I'm working on a Web API, which purely has synchronous code running. I wanted to turn certain methods async and run some parallel tasks. The problem is that after turning the methods async, the HttpContext.Current becomes null, when it's referred to subsequently in the async methods.
The Web API has a filter put on certain controller methods that looks something like this:
public class AuthenticationTokenFilter : ActionFilterAttribute
{
public override void OnActionExecuting(HttpActionContext actionContext)
{
var email = // Get some stuff from the request and do some things with it.
var id = // Get some stuff from the request and do some things with it.
System.Web.HttpContext.Current.Items.Add("Property1", email);
System.Web.HttpContext.Current.Items.Add("Property2", id);
}
Subsequently, an injected class called something like a ContextProvider will refer directly to the HttpContext to retrieve these properties. However, when calling the provider from the async methods, the context is null, and we get a null reference is exception.
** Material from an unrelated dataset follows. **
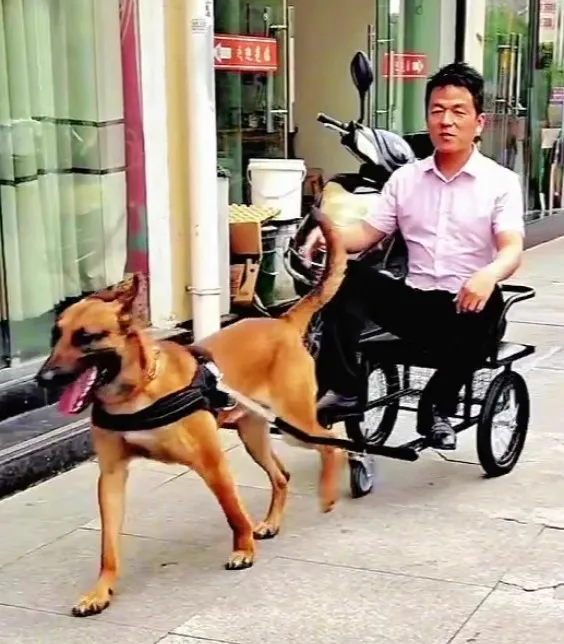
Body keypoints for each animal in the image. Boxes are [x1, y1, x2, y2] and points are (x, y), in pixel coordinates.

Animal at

I've read several posts on this, and the solution is not obvious to me. I've tried setting the following in the configuration file:
<add key="aspnet:UseTaskFriendlySynchronizationContext" value="true" />
and I've ensured that a higher version than .NET 4.5 is targeted(it uses 4.6.1).
Others seem to suggest that you can invoke the async methods with the HttpContext, but I don't know how to do it, and would prefer not to have to invoke the HttpContext in every single method awaited in this chain.